Texto de lectura:
Opinión

Historia de una blasfemia

El pasado 14 de octubre, Donald Trump celebró un mitin en la localidad de Oaks, Pensilvania (EEUU), estado natal de Joe Biden y uno de los territorios fundamentales a la hora de inclinar la balanza en la disputa por la presidencia estadounidense. Durante el acto, descrito por la NPR, la radio pública estadounidense, como un «bizarro evento musical», el candidato republicano permaneció largo rato delante de su audiencia, en silencio, mientras sonaban diferentes canciones, entre ellas la versión de Rufus Wainwright del Hallelujah de Leonard Cohen.

A las pocas horas, el cantante y compositor, que ha apoyado a Kamala Harris, divulgó un comunicado en su cuenta de Instagram en el que decía lo siguiente: «Hallelujah se ha convertido en un himno dedicado a la paz, al amor y a la aceptación de la verdad. Durante años, me he sentido sumamente honrado de estar conectado con esa oda a la tolerancia. Ser testigo de cómo Trump y sus partidarios comulgaban con esa música anoche fue el colmo de la blasfemia».

Tareas:
a) Transcribe sin cambios el pasaje del texto sobre el mitin de Trump que va desde "Historia de una" hasta "de Leonard Cohen.".
b) Indica si cada afirmación coincide con el texto sobre el mitin de Trump, respondiendo sí o no y citando las palabras exactas que lo deciden: (i) el mitin tuvo lugar en Oaks, Pensilvania; (ii) Trump habló largo rato ante su audiencia; (iii) la NPR calificó el acto de «bizarro evento musical».

Datos proporcionados:
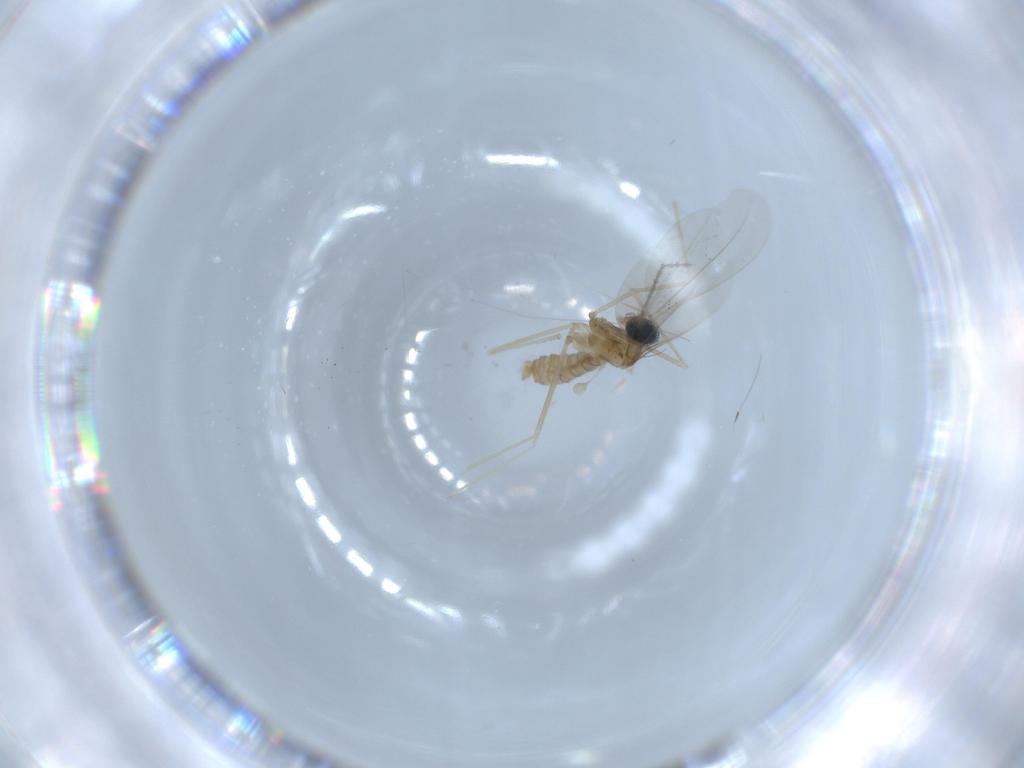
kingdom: Animalia
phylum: Arthropoda
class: Insecta
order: Diptera
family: Cecidomyiidae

Respuestas por tarea:
a)
Historia de una blasfemia

El pasado 14 de octubre, Donald Trump celebró un mitin en la localidad de Oaks, Pensilvania (EEUU), estado natal de Joe Biden y uno de los territorios fundamentales a la hora de inclinar la balanza en la disputa por la presidencia estadounidense. Durante el acto, descrito por la NPR, la radio pública estadounidense, como un «bizarro evento musical», el candidato republicano permaneció largo rato delante de su audiencia, en silencio, mientras sonaban diferentes canciones, entre ellas la versión de Rufus Wainwright del Hallelujah de Leonard Cohen.

b)
(i) Sí: «Donald Trump celebró un mitin en la localidad de Oaks, Pensilvania (EEUU)».
(ii) No: «permaneció largo rato delante de su audiencia, en silencio».
(iii) Sí: «descrito por la NPR, la radio pública estadounidense, como un «bizarro evento musical»».